Pour l'heure, la participation allemande paraît compromise. La France a annoncé qu'elle poursuivrait le développement d'HÉLIOS II tout en ménageant à l'Allemagne la possibilité de rejoindre le programme ultérieurement.

La France a déjà consacré (fin 1996) près de 2 milliards de francs à HÉLIOS II. Les crédits inscrits au budget 1997 pour ce programme se montaient à 1,049 milliard de francs et ils passeront à 1,42 milliard de francs en 1998.

La date de lancement du premier satellite a été décalée de 6 mois et si la non-participation allemande se confirme, il faudra soit accroître significativement les dotations consacrées à ce programme dans les toutes prochaines années, soit revoir à nouveau la date du passage du relais entre HÉLIOS I et HÉLIOS II.

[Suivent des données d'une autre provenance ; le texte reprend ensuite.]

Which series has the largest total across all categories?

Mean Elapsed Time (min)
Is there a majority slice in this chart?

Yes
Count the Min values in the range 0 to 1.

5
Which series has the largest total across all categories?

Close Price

4. Le programme d'observation radar HORUS menacé par l'absence de participation allemande

Le programme d'observation radar HORUS a été conçu en complément du programme optique HÉLIOS pour obtenir des images par tous les temps, même en cas de couverture nuageuse, de jour comme de nuit, y compris sous des couverts (fumée, camouflage), avec des possibilités de surveillance de larges zones.

L'ensemble des avantages de l'observation radar est toutefois contrebalancé par une plus grande difficulté d'interprétation des images, si bien que la référence aux observations optiques demeure indispensable .

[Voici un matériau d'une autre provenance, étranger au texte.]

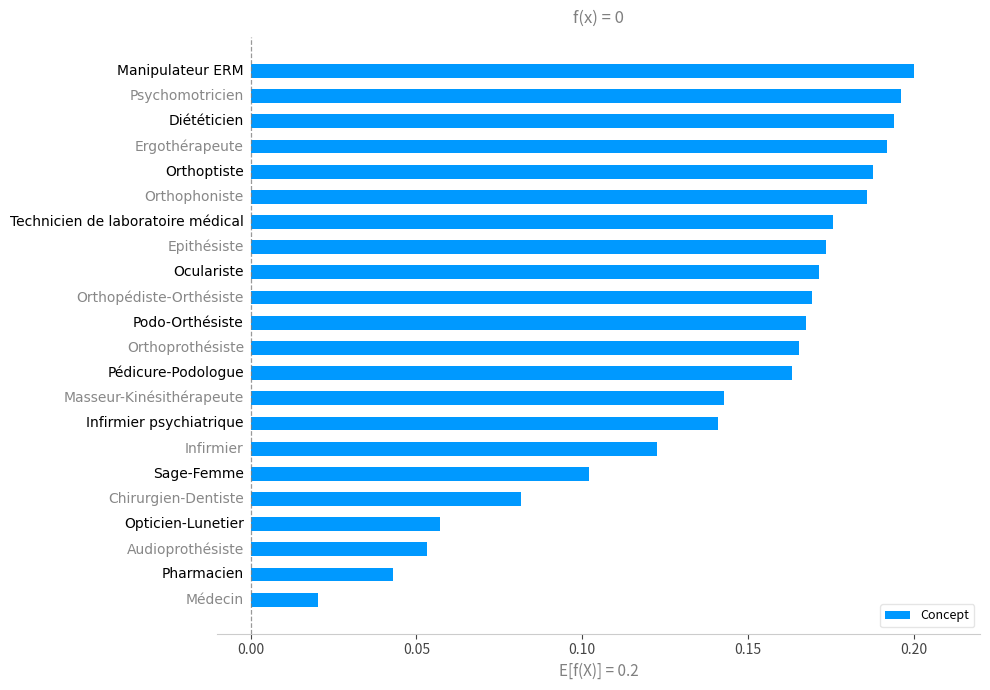

What is the sum of all values?

3.1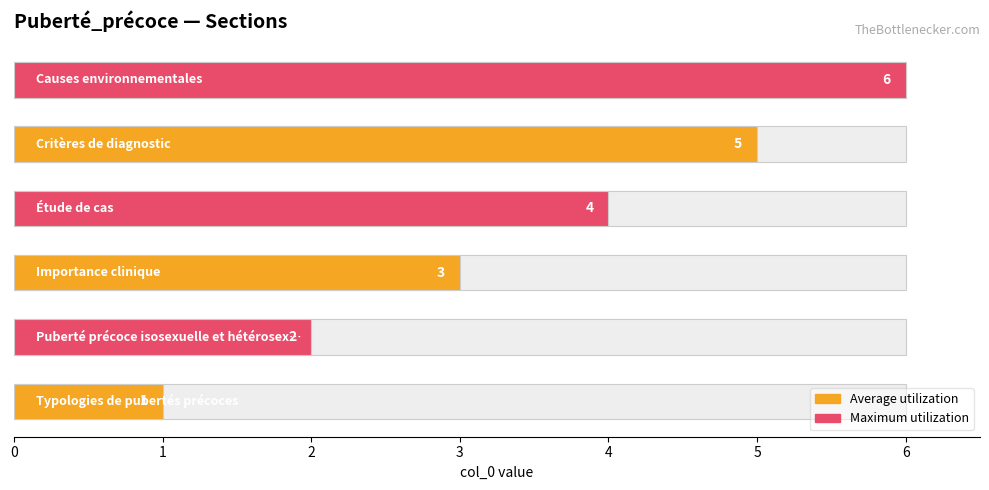

Reading left to right, extract all data points from this chart.

Average utilization: 1	3	5
Maximum utilization: 2	4	6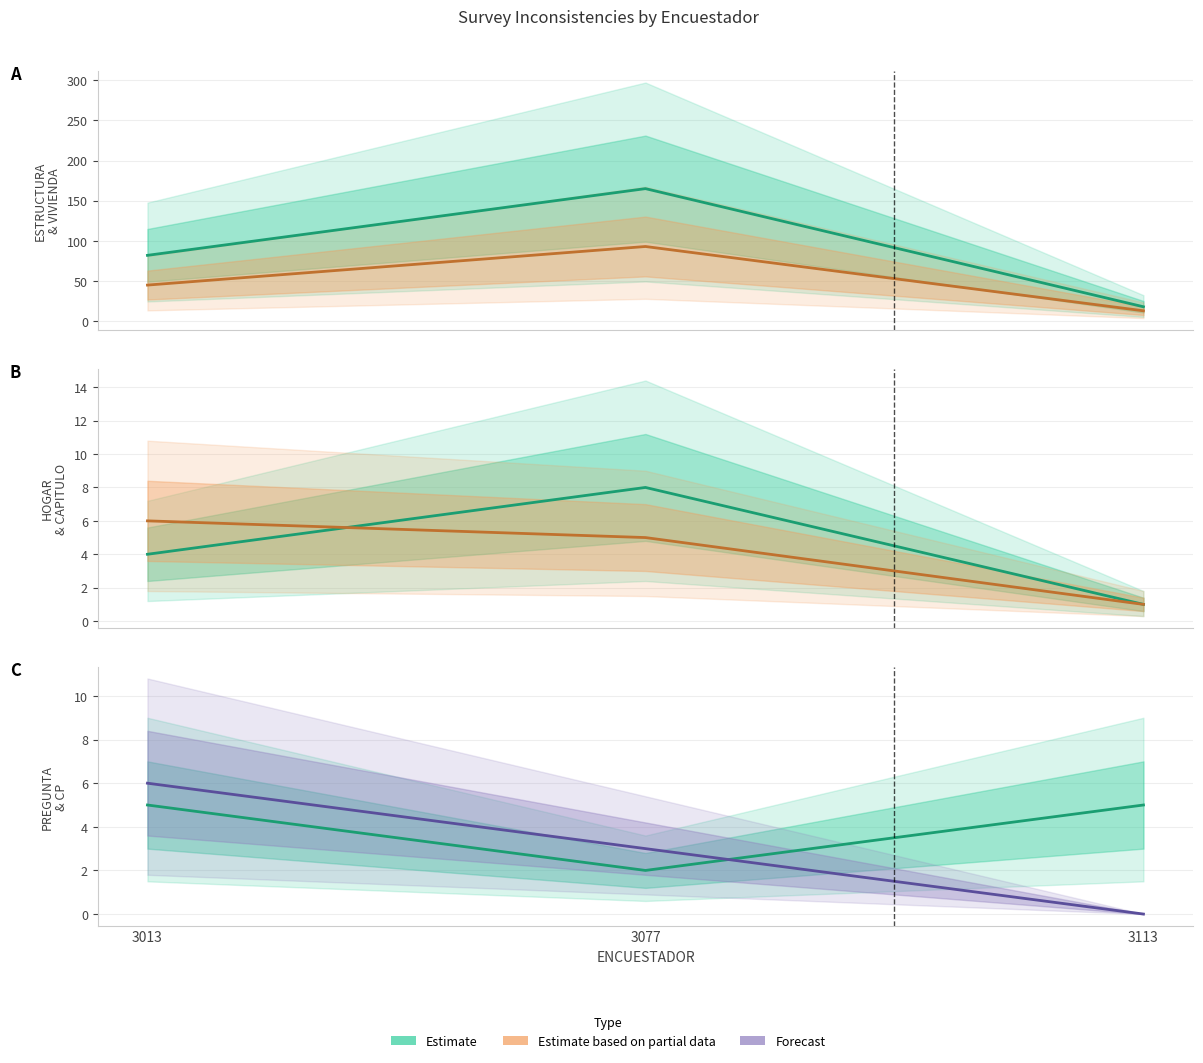

What is the sum of the PREGUNTA values at 3077 and 3113?

7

Il existe donc une très forte complémentarité entre observation optique visible ou infrarouge et observation radar , la fusion de ces trois types d'images enrichissant considérablement l'information et permettant le recueil des renseignements quelles que soient les conditions sur le terrain.

Seule la mise en oeuvre du programme d'observation radar HORUS peut donc permettre, associée au système HÉLIOS, de construire un système d'observation spatiale militaire complet et cohérent.

Le programme HORUS, qui comporterait le lancement de trois satellites à partir de 2005, devait faire l'objet d'une coopération européenne avec l'Allemagne et l'Italie. Le principe d'une répartition de la charge industrielle à hauteur de 60 % pour l'Allemagne et de 40 % pour la France avait été retenu au Sommet de Baden-Baden. La participation d'autres partenaires éventuels devait s'imputer sur la part des deux pays, de manière à respecter la proportion 60 %/40 % entre la France et l'Allemagne. Dans la perspective d'une participation italienne, l'Allemagne assurant la maîtrise d'oeuvre et prenant à sa charge la plus grosse part du financement, la France n'aurait financé le programme qu'à hauteur du tiers et l'Italie du cinquième.

L'absence de confirmation de l'engagement allemand a d'ores et déjà conduit à appliquer un moratoire sur ce programme , si bien que le lancement du premier satellite interviendrait au mieux en 2006.

Le projet de budget tire les conséquences de cette situation et n'inscrit que 30 millions de francs au titre du programme HORUS.

Si l'Allemagne renonçait définitivement à sa participation, on ne voit pas comment ce programme pourrait être maintenu, sinon dans une version profondément remaniée et revue à la baisse.